# How to complete this task
A verbatim restatement of the data, free of pictures, is what you should output.

# Provided information
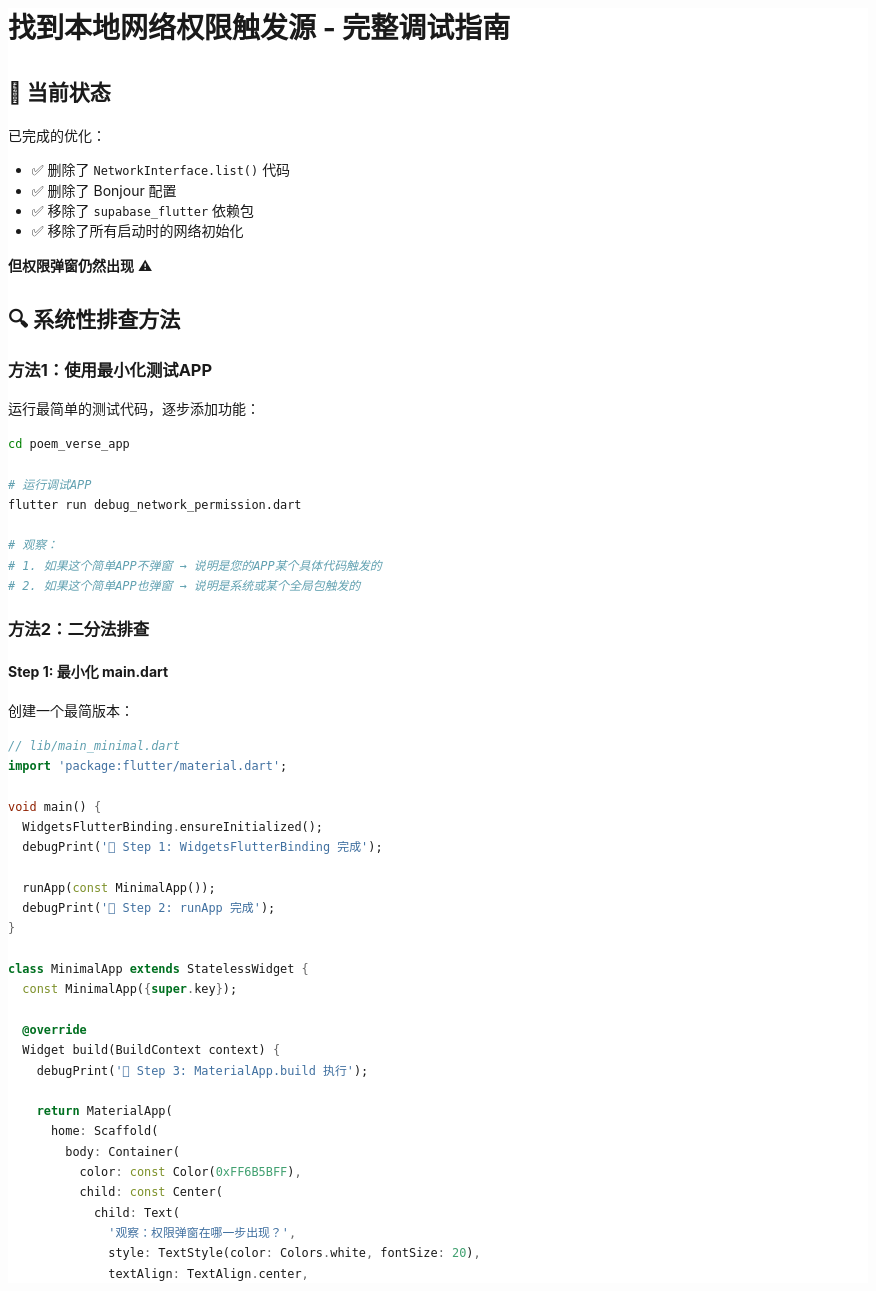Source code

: # 找到本地网络权限触发源 - 完整调试指南

## 🎯 当前状态

已完成的优化：
- ✅ 删除了 `NetworkInterface.list()` 代码
- ✅ 删除了 Bonjour 配置
- ✅ 移除了 `supabase_flutter` 依赖包
- ✅ 移除了所有启动时的网络初始化

**但权限弹窗仍然出现** ⚠️

## 🔍 系统性排查方法

### 方法1：使用最小化测试APP

运行最简单的测试代码，逐步添加功能：

```bash
cd poem_verse_app

# 运行调试APP
flutter run debug_network_permission.dart

# 观察：
# 1. 如果这个简单APP不弹窗 → 说明是您的APP某个具体代码触发的
# 2. 如果这个简单APP也弹窗 → 说明是系统或某个全局包触发的
```

### 方法2：二分法排查

#### Step 1: 最小化 main.dart

创建一个最简版本：

```dart
// lib/main_minimal.dart
import 'package:flutter/material.dart';

void main() {
  WidgetsFlutterBinding.ensureInitialized();
  debugPrint('🔴 Step 1: WidgetsFlutterBinding 完成');
  
  runApp(const MinimalApp());
  debugPrint('🔴 Step 2: runApp 完成');
}

class MinimalApp extends StatelessWidget {
  const MinimalApp({super.key});

  @override
  Widget build(BuildContext context) {
    debugPrint('🔴 Step 3: MaterialApp.build 执行');
    
    return MaterialApp(
      home: Scaffold(
        body: Container(
          color: const Color(0xFF6B5BFF),
          child: const Center(
            child: Text(
              '观察：权限弹窗在哪一步出现？',
              style: TextStyle(color: Colors.white, fontSize: 20),
              textAlign: TextAlign.center,
```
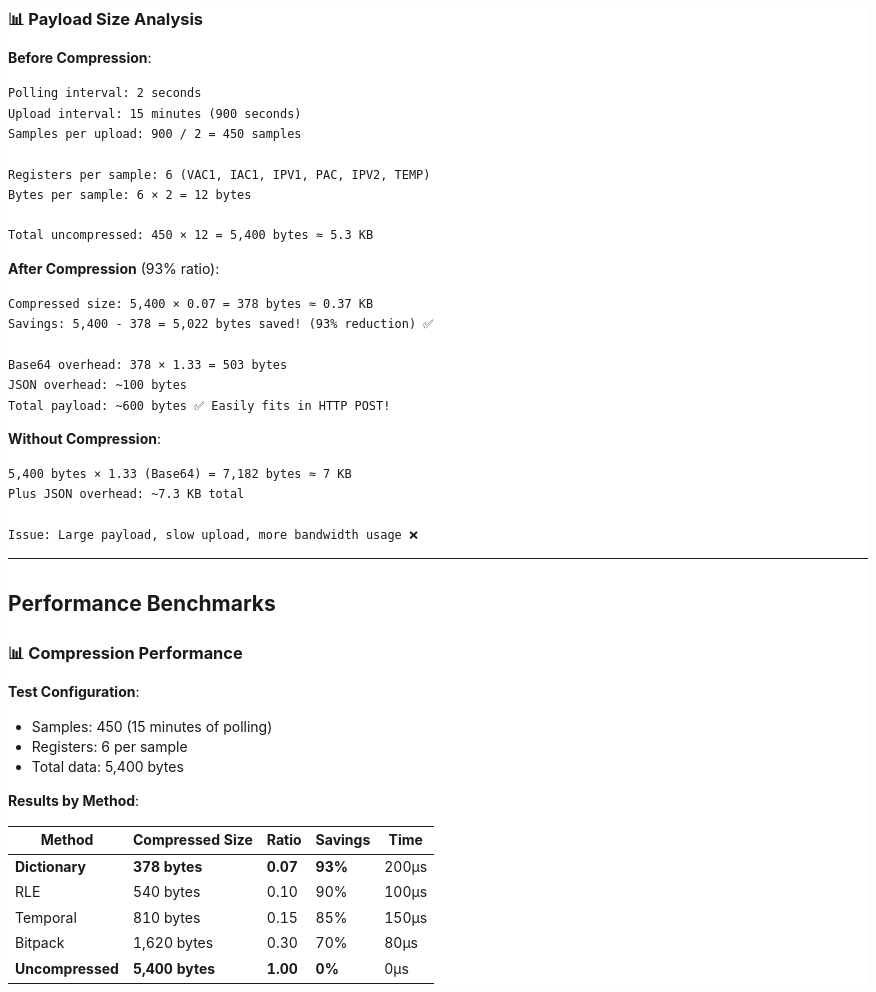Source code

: ### 📊 Payload Size Analysis

**Before Compression**:

```
Polling interval: 2 seconds
Upload interval: 15 minutes (900 seconds)
Samples per upload: 900 / 2 = 450 samples

Registers per sample: 6 (VAC1, IAC1, IPV1, PAC, IPV2, TEMP)
Bytes per sample: 6 × 2 = 12 bytes

Total uncompressed: 450 × 12 = 5,400 bytes ≈ 5.3 KB
```

**After Compression** (93% ratio):

```
Compressed size: 5,400 × 0.07 = 378 bytes ≈ 0.37 KB
Savings: 5,400 - 378 = 5,022 bytes saved! (93% reduction) ✅

Base64 overhead: 378 × 1.33 = 503 bytes
JSON overhead: ~100 bytes
Total payload: ~600 bytes ✅ Easily fits in HTTP POST!
```

**Without Compression**:

```
5,400 bytes × 1.33 (Base64) = 7,182 bytes ≈ 7 KB
Plus JSON overhead: ~7.3 KB total

Issue: Large payload, slow upload, more bandwidth usage ❌
```

---

## Performance Benchmarks

### 📊 Compression Performance

**Test Configuration**:
- Samples: 450 (15 minutes of polling)
- Registers: 6 per sample
- Total data: 5,400 bytes

**Results by Method**:

| Method | Compressed Size | Ratio | Savings | Time |
|--------|-----------------|-------|---------|------|
| **Dictionary** | **378 bytes** | **0.07** | **93%** | 200μs |
| RLE | 540 bytes | 0.10 | 90% | 100μs |
| Temporal | 810 bytes | 0.15 | 85% | 150μs |
| Bitpack | 1,620 bytes | 0.30 | 70% | 80μs |
| **Uncompressed** | **5,400 bytes** | **1.00** | **0%** | 0μs |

# Exercise result
Source code

: # 找到本地网络权限触发源 - 完整调试指南

## 🎯 当前状态

已完成的优化：
- ✅ 删除了 `NetworkInterface.list()` 代码
- ✅ 删除了 Bonjour 配置
- ✅ 移除了 `supabase_flutter` 依赖包
- ✅ 移除了所有启动时的网络初始化

**但权限弹窗仍然出现** ⚠️

## 🔍 系统性排查方法

### 方法1：使用最小化测试APP

运行最简单的测试代码，逐步添加功能：

```bash
cd poem_verse_app

# 运行调试APP
flutter run debug_network_permission.dart

# 观察：
# 1. 如果这个简单APP不弹窗 → 说明是您的APP某个具体代码触发的
# 2. 如果这个简单APP也弹窗 → 说明是系统或某个全局包触发的
```

### 方法2：二分法排查

#### Step 1: 最小化 main.dart

创建一个最简版本：

```dart
// lib/main_minimal.dart
import 'package:flutter/material.dart';

void main() {
  WidgetsFlutterBinding.ensureInitialized();
  debugPrint('🔴 Step 1: WidgetsFlutterBinding 完成');
  
  runApp(const MinimalApp());
  debugPrint('🔴 Step 2: runApp 完成');
}

class MinimalApp extends StatelessWidget {
  const MinimalApp({super.key});

  @override
  Widget build(BuildContext context) {
    debugPrint('🔴 Step 3: MaterialApp.build 执行');
    
    return MaterialApp(
      home: Scaffold(
        body: Container(
          color: const Color(0xFF6B5BFF),
          child: const Center(
            child: Text(
              '观察：权限弹窗在哪一步出现？',
              style: TextStyle(color: Colors.white, fontSize: 20),
              textAlign: TextAlign.center,
```
Source code

: ### 📊 Payload Size Analysis

**Before Compression**:

```
Polling interval: 2 seconds
Upload interval: 15 minutes (900 seconds)
Samples per upload: 900 / 2 = 450 samples

Registers per sample: 6 (VAC1, IAC1, IPV1, PAC, IPV2, TEMP)
Bytes per sample: 6 × 2 = 12 bytes

Total uncompressed: 450 × 12 = 5,400 bytes ≈ 5.3 KB
```

**After Compression** (93% ratio):

```
Compressed size: 5,400 × 0.07 = 378 bytes ≈ 0.37 KB
Savings: 5,400 - 378 = 5,022 bytes saved! (93% reduction) ✅

Base64 overhead: 378 × 1.33 = 503 bytes
JSON overhead: ~100 bytes
Total payload: ~600 bytes ✅ Easily fits in HTTP POST!
```

**Without Compression**:

```
5,400 bytes × 1.33 (Base64) = 7,182 bytes ≈ 7 KB
Plus JSON overhead: ~7.3 KB total

Issue: Large payload, slow upload, more bandwidth usage ❌
```

---

## Performance Benchmarks

### 📊 Compression Performance

**Test Configuration**:
- Samples: 450 (15 minutes of polling)
- Registers: 6 per sample
- Total data: 5,400 bytes

**Results by Method**:

| Method | Compressed Size | Ratio | Savings | Time |
|--------|-----------------|-------|---------|------|
| **Dictionary** | **378 bytes** | **0.07** | **93%** | 200μs |
| RLE | 540 bytes | 0.10 | 90% | 100μs |
| Temporal | 810 bytes | 0.15 | 85% | 150μs |
| Bitpack | 1,620 bytes | 0.30 | 70% | 80μs |
| **Uncompressed** | **5,400 bytes** | **1.00** | **0%** | 0μs |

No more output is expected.